Rapat yang dipimpin Sekda Muba, H. Apriadi, M.Si, turut dihadiri Bupati Muba H. Toha Tohet, Wakil Bupati Kyai Rohman, Ketua DPRD H. Junaidi Gumai, Dandim 0401, Kajari Muba Roy Riady, SH, MH, serta Wakapolres Kompol Iwan Wahyudi, SH. Tak hanya pejabat pemerintah, perwakilan kelompok masyarakat dari tujuh desa, aktivis, serta Badan Pertanahan Nasional (BPN) juga hadir dalam pertemuan tersebut.
Konflik ini bermula dari dugaan pengelolaan lahan ribuan hektar di luar Hak Guna Usaha (HGU) oleh PT GPI tanpa izin yang jelas. Selain itu, masyarakat menuntut pembayaran ganti rugi lahan yang selama ini dikelola oleh perusahaan tanpa sepeser pun diberikan kepada pemilik sahnya.
Namun, perwakilan PT GPI dalam rapat justru dinilai berusaha menghindar dengan berdalih bahwa mereka telah melakukan pembayaran ganti rugi. Pernyataan ini langsung dibantah oleh Alamsyah, perwakilan masyarakat dari tujuh desa, yang menegaskan bahwa hingga kini tidak ada ganti rugi yang dibayarkan kepada masyarakat.
“Kami sudah berulang kali menuntut hak kami, bahkan kesepakatan sudah dibuat untuk mengembalikan ribuan hektar lahan di luar HGU kepada masyarakat. Tapi kenyataannya, PT GPI terus mengelak dengan berbagai alasan,” tegasnya.
Kepala BPN Muba, Ahmad Aminullah, SH, M.Kn, juga mempertanyakan klaim PT GPI. Ia meminta bukti dokumen pembayaran ganti rugi jika memang perusahaan telah menunaikan kewajibannya.
“Kalau memang sudah dibayarkan, kepada siapa? Kami ingin lihat bukti dan nama penerimanya,” ujarnya.
Sementara itu, Kajari Muba, Roy Riady, SH, MH, menyatakan kekecewaannya atas ketidakhadiran pengambil keputusan dari pihak PT GPI dalam rapat tersebut.
“Untuk apa kita rapat terus kalau tidak ada solusi? Ini sudah puluhan tahun, dan masyarakat masih dirugikan.

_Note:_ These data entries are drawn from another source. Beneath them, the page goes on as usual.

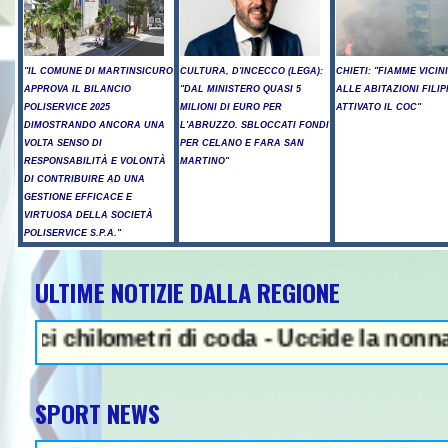
"IL COMUNE DI MARTINSICURO
CULTURA, D'INCECCO (LEGA):
CHIETI: "FIAMME VICIN
APPROVA IL BILANCIO
"DAL MINISTERO QUASI 5
ALLE ABITAZIONI FILIP
POLISERVICE 2025
MILIONI DI EURO PER
ATTIVATO IL COC"
DIMOSTRANDO ANCORA UNA
L'ABRUZZO. SBLOCCATI FONDI
VOLTA SENSO DI
PER CELANO E FARA SAN
RESPONSABILITÀ E VOLONTÀ
MARTINO"
DI CONTRIBUIRE AD UNA
GESTIONE EFFICACE E
VIRTUOSA DELLA SOCIETÀ
POLISERVICE S.P.A."
ULTIME NOTIZIE DALLA REGIONE
NEWS IN EVIDENZA - Sparatori
ilometri di coda - Uccide la nonna a martel
SPORT NEWS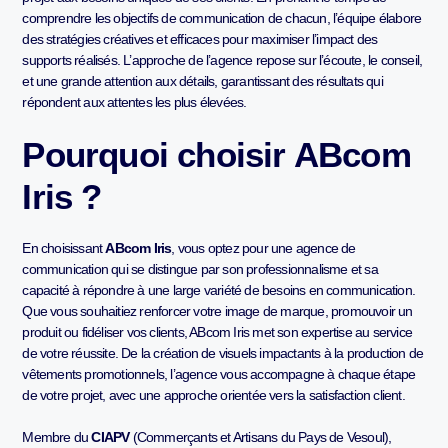
comprendre les objectifs de communication de chacun, l’équipe élabore
des stratégies créatives et efficaces pour maximiser l’impact des
supports réalisés. L’approche de l’agence repose sur l’écoute, le conseil,
et une grande attention aux détails, garantissant des résultats qui
répondent aux attentes les plus élevées.
Pourquoi choisir ABcom
Iris ?
En choisissant
ABcom Iris
, vous optez pour une agence de
communication qui se distingue par son professionnalisme et sa
capacité à répondre à une large variété de besoins en communication.
Que vous souhaitiez renforcer votre image de marque, promouvoir un
produit ou fidéliser vos clients, ABcom Iris met son expertise au service
de votre réussite. De la création de visuels impactants à la production de
vêtements promotionnels, l’agence vous accompagne à chaque étape
de votre projet, avec une approche orientée vers la satisfaction client.
Membre du
CIAPV
(Commerçants et Artisans du Pays de Vesoul),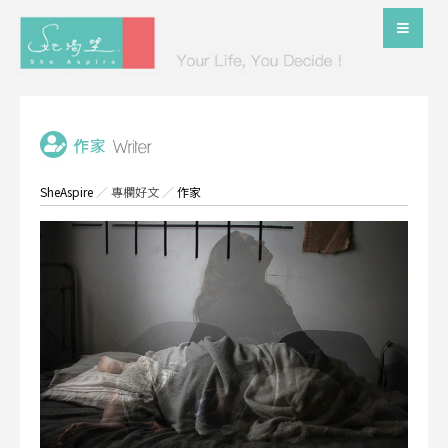
SheAspire
／
專欄好文
／
作家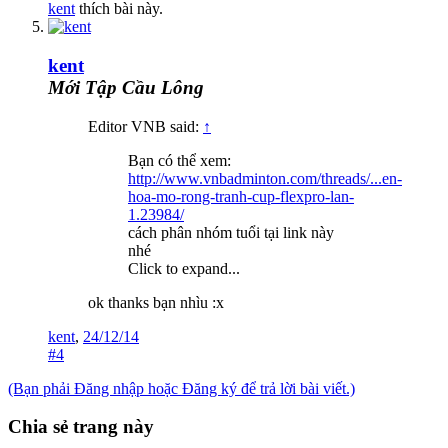
kent
thích bài này.
kent
Mới Tập Cầu Lông
Editor VNB said:
↑
Bạn có thể xem:
http://www.vnbadminton.com/threads/...en-
hoa-mo-rong-tranh-cup-flexpro-lan-
1.23984/
cách phân nhóm tuổi tại link này
nhé
Click to expand...
ok thanks bạn nhìu :x
kent
,
24/12/14
#4
(Bạn phải Đăng nhập hoặc Đăng ký để trả lời bài viết.)
Chia sẻ trang này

Saya tidak ingin meninggalkan masalah ini begitu saja sebelum saya pindah tugas,” katanya tegas.
Ia juga menyoroti bahwa kasus serupa pernah terjadi di PT SMB, di mana lahan ribuan hektar di luar HGU dikelola secara ilegal hingga berujung pada kasus hukum.
Arianto, SE, Ketua LIPER-RI Muba yang juga perwakilan masyarakat, mengungkapkan adanya indikasi praktik mafia tanah yang melibatkan sejumlah oknum pejabat dan perangkat desa.
“Ada bukti penerimaan uang Rp600 juta untuk pembuatan SPH (Surat Pengakuan Hak) atas nama masyarakat, yang diduga dimanipulasi. Beberapa warga bahkan sudah dimintai keterangan oleh penyidik Kejari Muba terkait jual beli lahan ini,” ujarnya.
Tak hanya itu, hasil pengukuran BPN menunjukkan bahwa sekitar 4.000 hektar lahan di luar HGU dikelola oleh PT GPI, sementara 500 hektar lainnya milik kelompok Madani Adenas yang dikuasai secara ilegal oleh PT GPI dan KUD Muda Rasan Jaya.
Lebih miris lagi, konflik ini telah memakan korban jiwa. “Sudah ada tiga orang meninggal akibat perebutan lahan dan keterlibatan preman bayaran. Ini harus segera diselesaikan!” tegas Arianto.
Bupati Muba, H. Toha Tohet, dalam pernyataan tegasnya menyatakan tidak akan tinggal diam jika hak-hak masyarakat terus diabaikan.
“Saya dipilih oleh rakyat, dan saya tidak mau rakyat saya tertindas oleh perusahaan. Saya mendukung investasi, tapi hak masyarakat juga harus dipenuhi! Jika masalah ini tidak selesai, saya akan bersurat langsung ke Presiden, Satgas Mafia Tanah, dan Kapolri,” ancamnya.
Ia juga memberikan lampu hijau kepada masyarakat untuk memasang plang penguasaan lahan mereka, namun tanpa membuat portal yang menghambat aktivitas perusahaan.
Dengan eskalasi konflik yang semakin tajam, publik kini menanti langkah konkret dari Pemkab Muba, aparat penegak hukum, dan pemerintah pusat dalam menuntaskan kasus yang telah berlangsung puluhan tahun ini. Akankah keadilan akhirnya berpihak pada masyarakat.